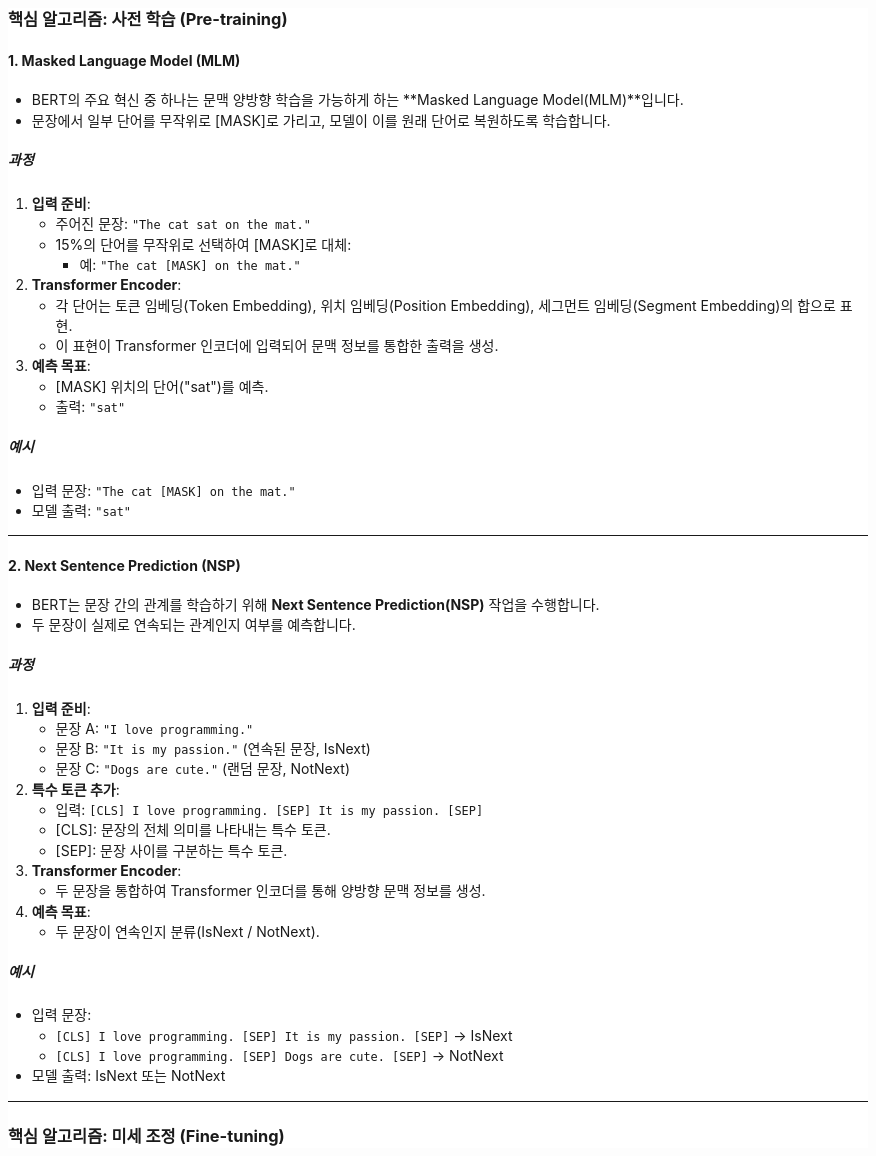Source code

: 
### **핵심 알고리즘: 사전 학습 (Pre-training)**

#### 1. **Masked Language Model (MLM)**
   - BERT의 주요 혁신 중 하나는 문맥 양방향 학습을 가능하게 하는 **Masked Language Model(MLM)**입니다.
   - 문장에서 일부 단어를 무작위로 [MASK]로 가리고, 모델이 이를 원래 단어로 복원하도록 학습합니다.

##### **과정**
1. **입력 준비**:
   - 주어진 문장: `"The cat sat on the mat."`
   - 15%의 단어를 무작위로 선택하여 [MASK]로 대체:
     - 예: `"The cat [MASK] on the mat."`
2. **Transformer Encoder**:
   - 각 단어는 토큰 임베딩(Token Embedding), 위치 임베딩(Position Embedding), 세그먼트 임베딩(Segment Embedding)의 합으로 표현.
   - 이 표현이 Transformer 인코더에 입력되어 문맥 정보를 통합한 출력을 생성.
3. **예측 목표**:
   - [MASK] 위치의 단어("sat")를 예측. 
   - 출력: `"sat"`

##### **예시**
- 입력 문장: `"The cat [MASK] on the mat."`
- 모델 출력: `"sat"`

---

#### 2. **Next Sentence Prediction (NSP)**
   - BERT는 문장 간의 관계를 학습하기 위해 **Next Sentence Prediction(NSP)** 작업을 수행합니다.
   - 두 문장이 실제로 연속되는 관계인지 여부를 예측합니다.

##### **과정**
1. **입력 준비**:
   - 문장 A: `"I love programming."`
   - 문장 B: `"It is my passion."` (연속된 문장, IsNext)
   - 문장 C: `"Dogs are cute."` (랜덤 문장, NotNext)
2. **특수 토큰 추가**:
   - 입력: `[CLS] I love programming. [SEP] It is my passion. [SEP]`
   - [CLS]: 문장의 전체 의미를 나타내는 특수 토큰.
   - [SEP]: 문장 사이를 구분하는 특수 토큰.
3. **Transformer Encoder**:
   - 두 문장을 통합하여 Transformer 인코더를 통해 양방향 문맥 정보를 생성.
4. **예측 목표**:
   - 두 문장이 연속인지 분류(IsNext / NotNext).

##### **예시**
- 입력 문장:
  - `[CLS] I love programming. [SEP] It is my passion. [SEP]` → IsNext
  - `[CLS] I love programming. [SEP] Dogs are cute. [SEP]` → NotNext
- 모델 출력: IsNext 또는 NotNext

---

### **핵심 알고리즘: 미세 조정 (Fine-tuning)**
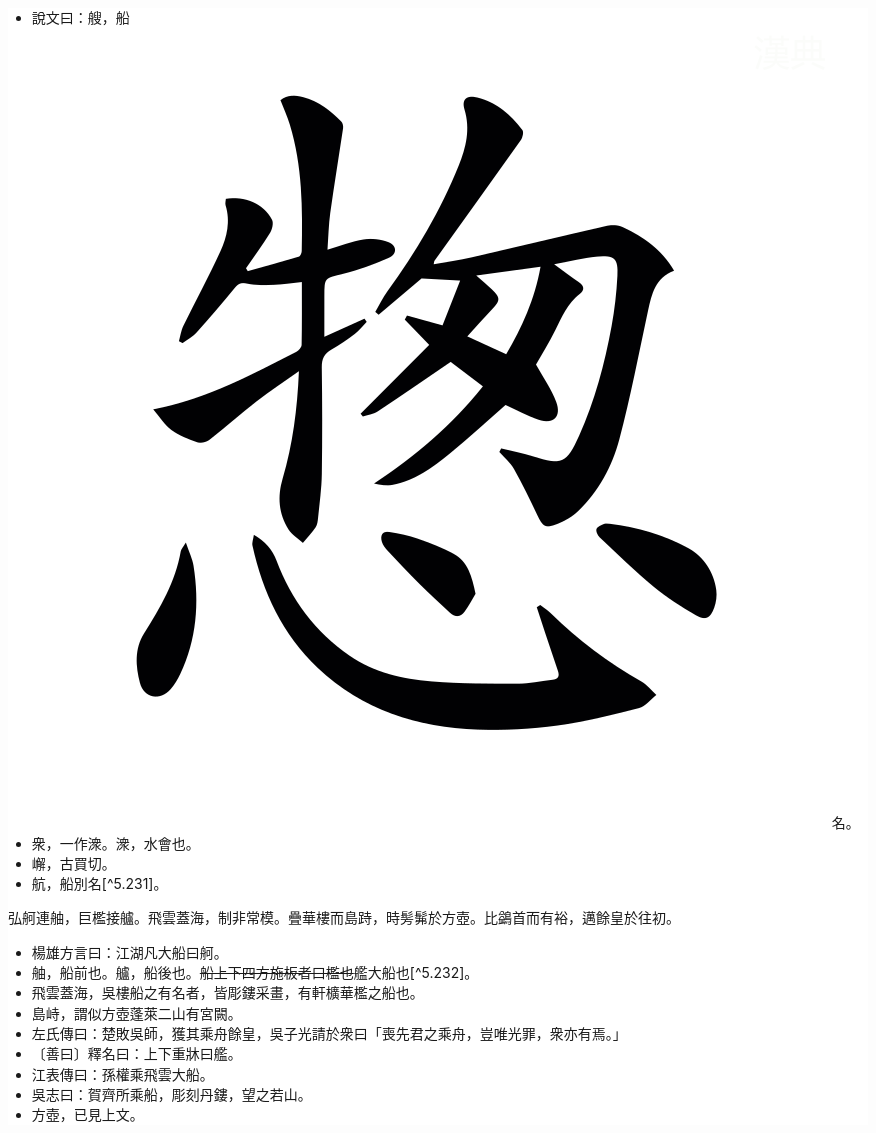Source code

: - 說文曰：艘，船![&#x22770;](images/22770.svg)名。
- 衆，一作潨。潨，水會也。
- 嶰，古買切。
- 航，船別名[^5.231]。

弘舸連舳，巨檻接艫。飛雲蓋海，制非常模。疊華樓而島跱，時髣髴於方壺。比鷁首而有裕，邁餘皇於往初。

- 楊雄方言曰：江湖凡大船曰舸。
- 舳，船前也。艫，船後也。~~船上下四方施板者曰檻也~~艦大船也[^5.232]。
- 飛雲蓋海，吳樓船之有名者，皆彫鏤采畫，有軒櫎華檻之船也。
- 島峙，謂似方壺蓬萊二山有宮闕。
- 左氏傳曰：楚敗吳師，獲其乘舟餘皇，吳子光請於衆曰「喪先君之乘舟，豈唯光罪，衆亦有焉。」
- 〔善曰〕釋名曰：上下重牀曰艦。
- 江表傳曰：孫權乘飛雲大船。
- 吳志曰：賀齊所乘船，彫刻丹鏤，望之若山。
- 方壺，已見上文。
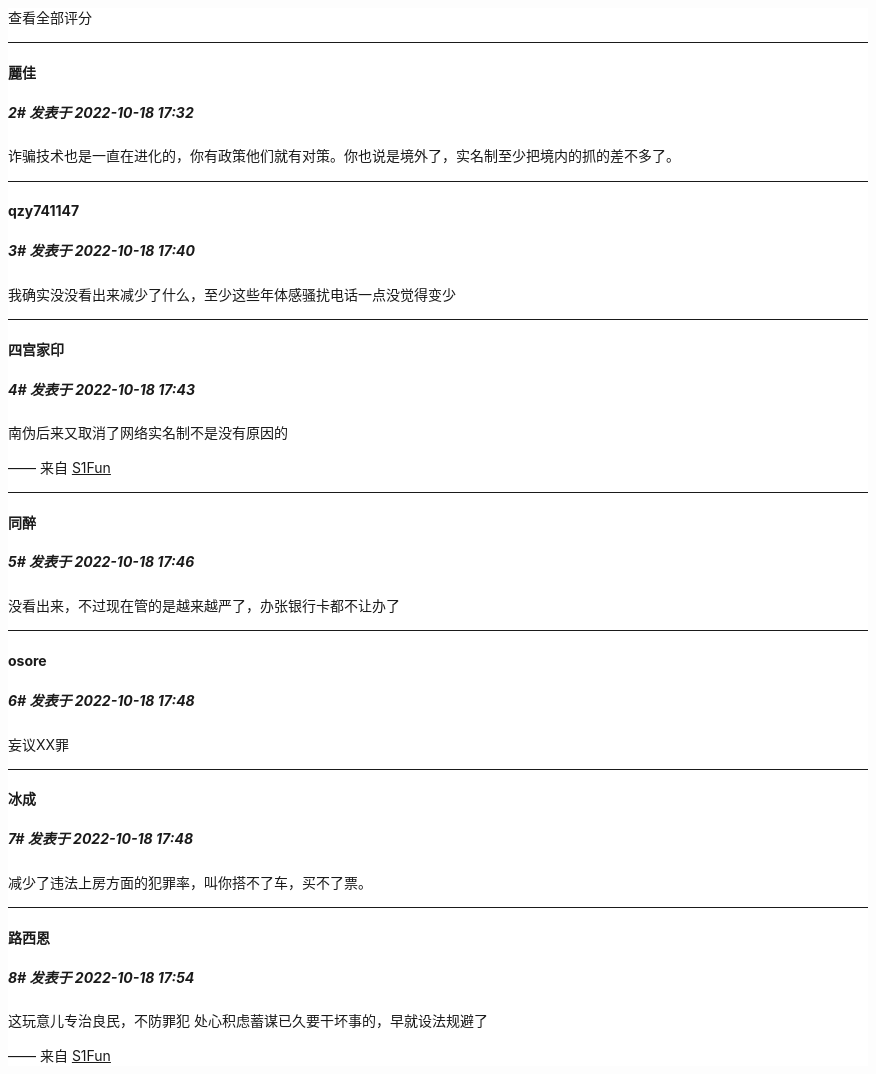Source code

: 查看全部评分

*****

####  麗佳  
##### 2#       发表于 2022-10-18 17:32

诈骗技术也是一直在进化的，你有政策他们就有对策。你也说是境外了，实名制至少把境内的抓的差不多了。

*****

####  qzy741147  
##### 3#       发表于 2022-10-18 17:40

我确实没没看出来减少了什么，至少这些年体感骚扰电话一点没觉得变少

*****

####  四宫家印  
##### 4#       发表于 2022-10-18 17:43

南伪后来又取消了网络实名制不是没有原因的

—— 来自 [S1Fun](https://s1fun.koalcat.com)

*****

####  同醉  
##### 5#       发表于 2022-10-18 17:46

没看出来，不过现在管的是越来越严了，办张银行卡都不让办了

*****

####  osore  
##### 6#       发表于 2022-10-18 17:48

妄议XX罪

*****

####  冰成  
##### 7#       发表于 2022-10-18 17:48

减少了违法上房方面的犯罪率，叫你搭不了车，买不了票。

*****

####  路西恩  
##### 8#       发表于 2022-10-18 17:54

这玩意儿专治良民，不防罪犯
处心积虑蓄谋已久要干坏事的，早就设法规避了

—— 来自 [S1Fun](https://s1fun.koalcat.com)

# # #

* [WORK INSTRUCTIONS]
Rewrite the source text of all three items above, changing every "Transformer" to "트랜스포머" and keeping everything else the same. Leave the pictures out of your answer.

* [ANSWER FOR THIS EXERCISE]
Source code

: 
### **핵심 알고리즘: 사전 학습 (Pre-training)**

#### 1. **Masked Language Model (MLM)**
   - BERT의 주요 혁신 중 하나는 문맥 양방향 학습을 가능하게 하는 **Masked Language Model(MLM)**입니다.
   - 문장에서 일부 단어를 무작위로 [MASK]로 가리고, 모델이 이를 원래 단어로 복원하도록 학습합니다.

##### **과정**
1. **입력 준비**:
   - 주어진 문장: `"The cat sat on the mat."`
   - 15%의 단어를 무작위로 선택하여 [MASK]로 대체:
     - 예: `"The cat [MASK] on the mat."`
2. **트랜스포머 Encoder**:
   - 각 단어는 토큰 임베딩(Token Embedding), 위치 임베딩(Position Embedding), 세그먼트 임베딩(Segment Embedding)의 합으로 표현.
   - 이 표현이 트랜스포머 인코더에 입력되어 문맥 정보를 통합한 출력을 생성.
3. **예측 목표**:
   - [MASK] 위치의 단어("sat")를 예측. 
   - 출력: `"sat"`

##### **예시**
- 입력 문장: `"The cat [MASK] on the mat."`
- 모델 출력: `"sat"`

---

#### 2. **Next Sentence Prediction (NSP)**
   - BERT는 문장 간의 관계를 학습하기 위해 **Next Sentence Prediction(NSP)** 작업을 수행합니다.
   - 두 문장이 실제로 연속되는 관계인지 여부를 예측합니다.

##### **과정**
1. **입력 준비**:
   - 문장 A: `"I love programming."`
   - 문장 B: `"It is my passion."` (연속된 문장, IsNext)
   - 문장 C: `"Dogs are cute."` (랜덤 문장, NotNext)
2. **특수 토큰 추가**:
   - 입력: `[CLS] I love programming. [SEP] It is my passion. [SEP]`
   - [CLS]: 문장의 전체 의미를 나타내는 특수 토큰.
   - [SEP]: 문장 사이를 구분하는 특수 토큰.
3. **트랜스포머 Encoder**:
   - 두 문장을 통합하여 트랜스포머 인코더를 통해 양방향 문맥 정보를 생성.
4. **예측 목표**:
   - 두 문장이 연속인지 분류(IsNext / NotNext).

##### **예시**
- 입력 문장:
  - `[CLS] I love programming. [SEP] It is my passion. [SEP]` → IsNext
  - `[CLS] I love programming. [SEP] Dogs are cute. [SEP]` → NotNext
- 모델 출력: IsNext 또는 NotNext

---

### **핵심 알고리즘: 미세 조정 (Fine-tuning)**
Source code

: - 說文曰：艘，船![&#x22770;](images/22770.svg)名。
- 衆，一作潨。潨，水會也。
- 嶰，古買切。
- 航，船別名[^5.231]。

弘舸連舳，巨檻接艫。飛雲蓋海，制非常模。疊華樓而島跱，時髣髴於方壺。比鷁首而有裕，邁餘皇於往初。

- 楊雄方言曰：江湖凡大船曰舸。
- 舳，船前也。艫，船後也。~~船上下四方施板者曰檻也~~艦大船也[^5.232]。
- 飛雲蓋海，吳樓船之有名者，皆彫鏤采畫，有軒櫎華檻之船也。
- 島峙，謂似方壺蓬萊二山有宮闕。
- 左氏傳曰：楚敗吳師，獲其乘舟餘皇，吳子光請於衆曰「喪先君之乘舟，豈唯光罪，衆亦有焉。」
- 〔善曰〕釋名曰：上下重牀曰艦。
- 江表傳曰：孫權乘飛雲大船。
- 吳志曰：賀齊所乘船，彫刻丹鏤，望之若山。
- 方壺，已見上文。
Source code

: 查看全部评分

*****

####  麗佳  
##### 2#       发表于 2022-10-18 17:32

诈骗技术也是一直在进化的，你有政策他们就有对策。你也说是境外了，实名制至少把境内的抓的差不多了。

*****

####  qzy741147  
##### 3#       发表于 2022-10-18 17:40

我确实没没看出来减少了什么，至少这些年体感骚扰电话一点没觉得变少

*****

####  四宫家印  
##### 4#       发表于 2022-10-18 17:43

南伪后来又取消了网络实名制不是没有原因的

—— 来自 [S1Fun](https://s1fun.koalcat.com)

*****

####  同醉  
##### 5#       发表于 2022-10-18 17:46

没看出来，不过现在管的是越来越严了，办张银行卡都不让办了

*****

####  osore  
##### 6#       发表于 2022-10-18 17:48

妄议XX罪

*****

####  冰成  
##### 7#       发表于 2022-10-18 17:48

减少了违法上房方面的犯罪率，叫你搭不了车，买不了票。

*****

####  路西恩  
##### 8#       发表于 2022-10-18 17:54

这玩意儿专治良民，不防罪犯
处心积虑蓄谋已久要干坏事的，早就设法规避了

—— 来自 [S1Fun](https://s1fun.koalcat.com)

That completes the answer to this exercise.